Managing Sections
For teachersWhat Sections Are
A section represents one group of students taking the same course at a specific time. If you teach CS 101 at 9 AM on Mondays and again at 2 PM on Wednesdays, those are two sections of one course. Sections share all course content — decks, assignments, and grading configuration — but have independent student rosters, enrollment links, and scheduling.
Why Use Sections Instead of Separate Courses
You could create a separate Quizzibility course for each section, but that means duplicating every deck, assignment, and grading spec. With sections, you author content once and it is available to all sections automatically. When you update a slide or add a question to an assignment, every section sees the change. Grades and analytics, however, are section-scoped so you can compare performance across sections or look at each one independently.
Creating and Configuring Sections
When you create a course, Quizzibility adds a default section. You can rename it and add more sections from the course settings page. Each section has:
- Name — Something students will recognize (e.g., "Section A — MWF 9:00 AM").
- Date range — The start and end dates for the section. Assignments can be scheduled relative to these dates, and the section will appear as archived after its end date passes.

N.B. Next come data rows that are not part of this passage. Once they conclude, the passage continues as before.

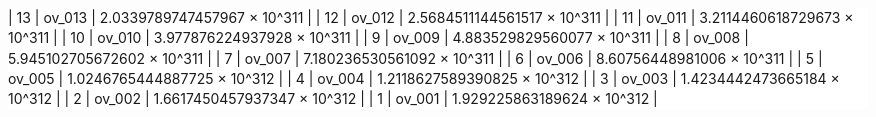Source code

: | 13 | ov_013 | 2.0339789747457967 × 10^311 |
| 12 | ov_012 | 2.5684511144561517 × 10^311 |
| 11 | ov_011 | 3.2114460618729673 × 10^311 |
| 10 | ov_010 | 3.977876224937928 × 10^311 |
| 9 | ov_009 | 4.883529829560077 × 10^311 |
| 8 | ov_008 | 5.945102705672602 × 10^311 |
| 7 | ov_007 | 7.180236530561092 × 10^311 |
| 6 | ov_006 | 8.60756448981006 × 10^311 |
| 5 | ov_005 | 1.0246765444887725 × 10^312 |
| 4 | ov_004 | 1.2118627589390825 × 10^312 |
| 3 | ov_003 | 1.4234442473665184 × 10^312 |
| 2 | ov_002 | 1.6617450457937347 × 10^312 |
| 1 | ov_001 | 1.929225863189624 × 10^312 |

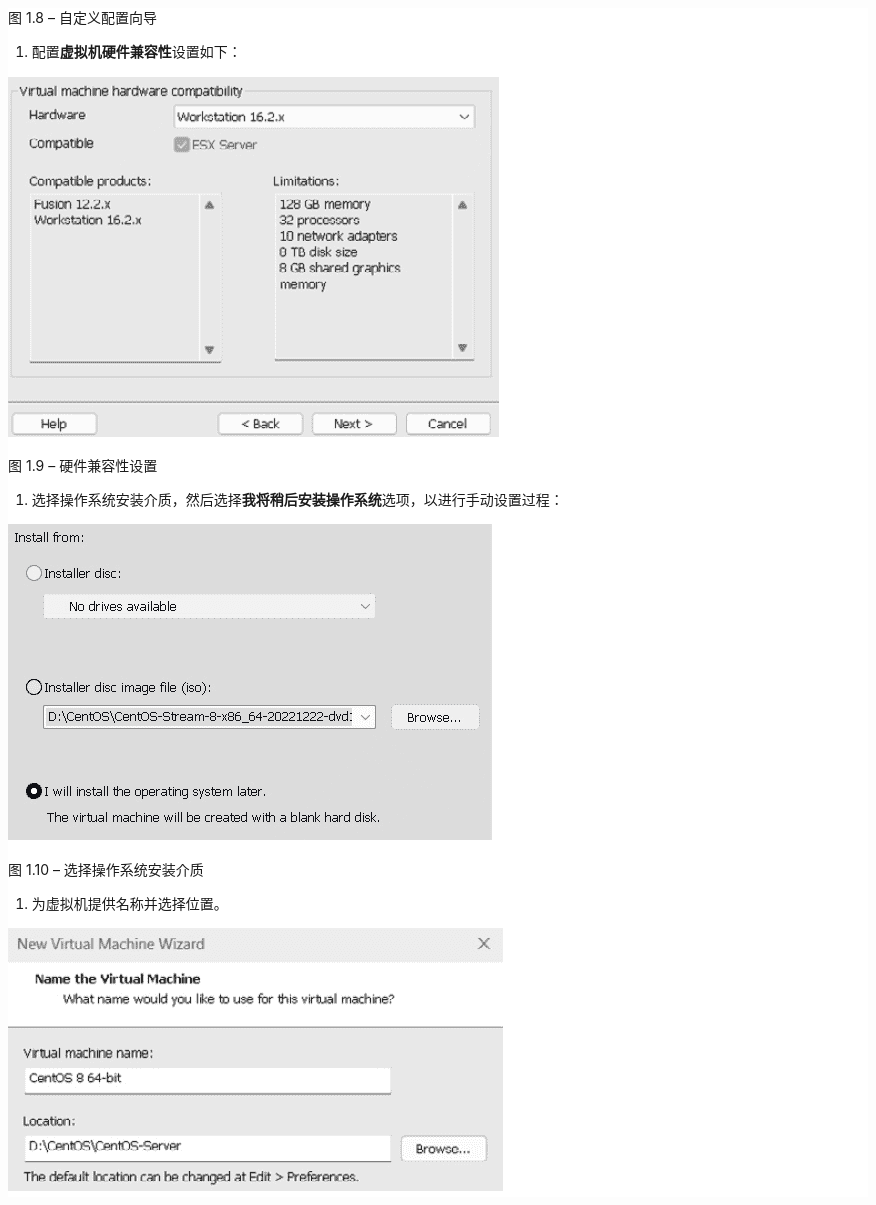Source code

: 图 1.8 – 自定义配置向导

1.  配置**虚拟机硬件兼容性**设置如下：

![图 1.9 – 硬件兼容性设置](img/B18212_01_9.jpg)

图 1.9 – 硬件兼容性设置

1.  选择操作系统安装介质，然后选择**我将稍后安装操作系统**选项，以进行手动设置过程：

![图 1.10 – 选择操作系统安装介质](img/B18212_01_10.jpg)

图 1.10 – 选择操作系统安装介质

1.  为虚拟机提供名称并选择位置。

![图 1.11 – 选择虚拟机名称](img/B18212_01_11.jpg)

- Enrollment link — A unique join URL or QR code for that section. Students who use Section A's link land in Section A, not Section B.
Section-Scoped Data
Most data in Quizzibility is scoped to a section. When you start a live session, you choose which section it is for — only students in that section will see it on their dashboard. Assignment due dates can differ by section, so your Monday class and Wednesday class can have different deadlines. The gradebook shows one section at a time by default, though you can switch between them or view an aggregated cross-section view.
Archiving Sections
At the end of a term, you can archive a section. Archived sections are hidden from the active course view but their data is preserved. Students can still view their past grades and session history. If you teach the same course next semester, create new sections rather than reusing old ones — this keeps rosters and grade data cleanly separated by term.